Schöller, Pauline (1859-1941), Sängerin

Schöller Pauline, Sängerin. Geb. Wien, 10. 3. 1859; gest. München (Deutschland), 16. 8. 1941. Tochter eines Kaufmanns und begabten Violinisten, der angebl. mit J. Strauß befreundet war. Mit neun Jahren begann ihre Ausbildung zur Konzertpianistin; nach Tätigkeit als Chor- und Solosängerin an Wr. Kirchen erhielt sie Gesangsunterricht bei dem Regenschori von St. Karl, Josef Rupprecht, und dem Domkantor Otto Uffmann und debüt. 1877 erfolgreich als Margarethe in Gounods „Faust“ und als Leonore in Verdis „Der Troubadour“ am Theater in Ischl. Von dort ging S. 1878 ans Baseler Stadttheater, ab 1879 war sie am Stadttheater Königsberg (Kaliningrad), ab 1880 am Grazer Landestheater für Erste dramat. Partien engagiert. 1881–82 sang sie am Nürnberger Stadttheater, von wo sie an die Dresdner Hofoper verpflichtet wurde. Nach dreijähriger Tätigkeit, in der sie in elf Rollen auftrat, wurde S. 1885 Mitgl. der Münchner Hofoper und blieb dort bis 1890. 1885 und 1886 gastierte sie auch an der Wr.

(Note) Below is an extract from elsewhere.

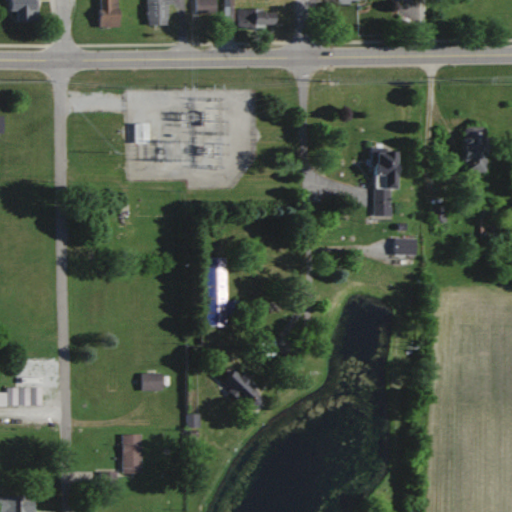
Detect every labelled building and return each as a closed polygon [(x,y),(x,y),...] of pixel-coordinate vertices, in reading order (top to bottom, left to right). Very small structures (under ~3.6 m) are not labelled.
[(34,0),(6,0),(6,20),(35,20),(34,0)] [(115,26),(114,0),(96,0),(96,26),(115,26)] [(143,0),(144,25),(165,25),(165,0),(143,0)] [(192,0),(192,13),(212,13),(212,0),(192,0)] [(235,8),(235,28),(271,28),(271,8),(235,8)] [(131,143),(145,143),(145,123),(131,123),(131,143)] [(483,171),(484,129),(459,129),(459,171),(483,171)] [(391,148),(369,147),(368,214),(390,215),(391,148)] [(412,254),(412,237),(390,237),(390,254),(412,254)] [(202,326),(223,326),(223,255),(202,255),(202,326)] [(247,410),(259,398),(230,369),(219,381),(247,410)] [(138,372),(138,390),(159,390),(159,372),(138,372)] [(138,434),(118,434),(118,473),(138,473),(138,434)] [(0,495),(0,511),(30,511),(30,495),(0,495)]
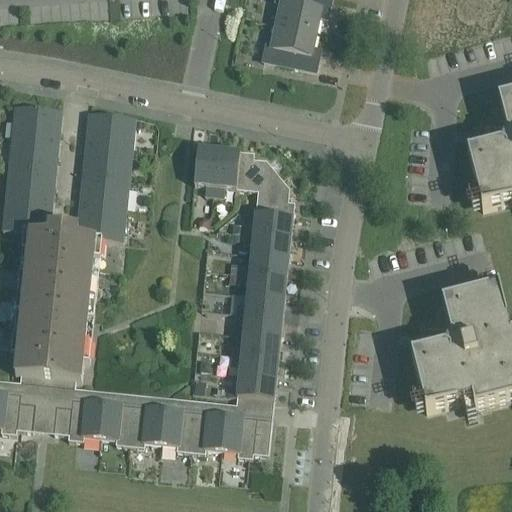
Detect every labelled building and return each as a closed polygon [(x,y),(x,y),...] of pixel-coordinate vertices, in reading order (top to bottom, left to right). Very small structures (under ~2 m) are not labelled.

Hofoper. Eine Nordamerika-Tournee (1890–93) brachte ihr auf der Bühne (1890–91 Metropolitan Opera, meist in Wagnerrollen) und im Konzertsaal große Erfolge. 1895–1900 war S. wieder Mitgl. der Münchner Hofoper, danach war sie in München als Gesangspädagogin tätig, trat aber noch 1901–04 (z. B. 1902 in Humperdincks „Hänsel und Gretel“) als Gast auf. S.s Stimme wurde von zeitgenöss. Kritikern als von fast unbegrenztem Umfang, wohlklingend und schön beschrieben. Auch ihre reine Intonation, die deutl. Aussprache und ihre Legatotechnik wurden lobend erwähnt. S.s Repertoire umfaßte das Wagnerfach (Senta, Elisabeth, Elsa, Sieglinde, Kundry), aber auch das italien. (Adalgisa, Aida), französ. (Mignon, Carmen) und das Mozartfach (Gräfin, Susanna, Pamina). 1882 wirkte sie an einer der Separatvorstellungen vor Kg. Ludwig II. als Valentine (Meyerbeer, „Die Hugenotten“) mit.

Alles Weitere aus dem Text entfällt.